Obolski, U., Alon, D., Hadany, L. and Stein, G.Y. (2014) Resistance profiles of coagulase-negative staphylococci contaminating blood cultures predict pathogen resistance and patient mortality. Journal of Antimicrobial Chemotherapy. 69(9), p.2541-2546.

Abstract:

Objectives: Blood culture isolates are the cornerstone of adequate antibiotic treatment. However, many blood cultures are contaminated with bacteria residing on the skin, the most common contaminants being coagulase-negative staphylococci (CoNS). Such contaminated cultures are mostly disregarded. In this retrospective study, we show that contaminated cultures contain diagnostic information. We tested the association between resistance profiles of CoNS contaminants and those of the actual infecting bacteria isolated subsequently from the same patient, as well as their association with short-term mortality.

Methods: We identified all patients in Rabin Medical Center, Israel, with positive blood cultures during 2009–12. Data included patient demographics, hospitalization records, comorbidities, blood culture results and date of death.

Results: Our cohort consists of 2518 patients with 5290 blood cultures, where 1124 patients had 1664 blood cultures with CoNS contaminants. High overall CoNS resistance predicted high overall resistance of the subsequent bacterial isolates (P < 0.004 and P < 0.0006, for Gram-positive and -negative bacteria, respectively). Moreover, the resistance of CoNS contaminants to a specific antibiotic predicted the resistance of the subsequent bacterial isolates to that antibiotic (OR = 5.55, 95% CI = 3.54–8.66, P < 10−15 and OR = 2.47, 95% CI = 1.61–3.78, P < 3 × 10−5, for Gram-positive and -negative bacteria, respectively). Finally, highly resistant CoNS isolates were associated with higher short-term mortality (hazard ratio = 1.71, 95% CI = 1.4–2.11, P < 10−6).

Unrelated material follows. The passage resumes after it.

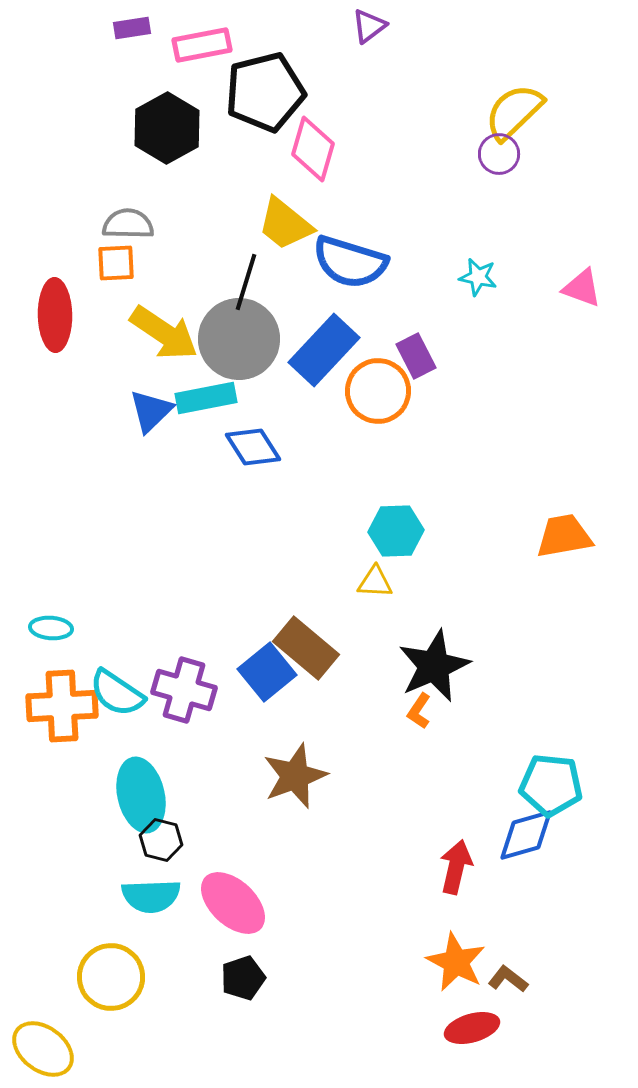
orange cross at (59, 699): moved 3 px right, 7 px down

Conclusions: Resistance patterns of CoNS contaminants predict specific and overall resistance of subsequent blood culture isolates and short-term mortality. These results may help predict patient mortality and correct empirical antibiotic therapy if blood cultures yield contaminant bacteria and imply that skin commensals may serve as an additional, non-invasive, diagnostic tool.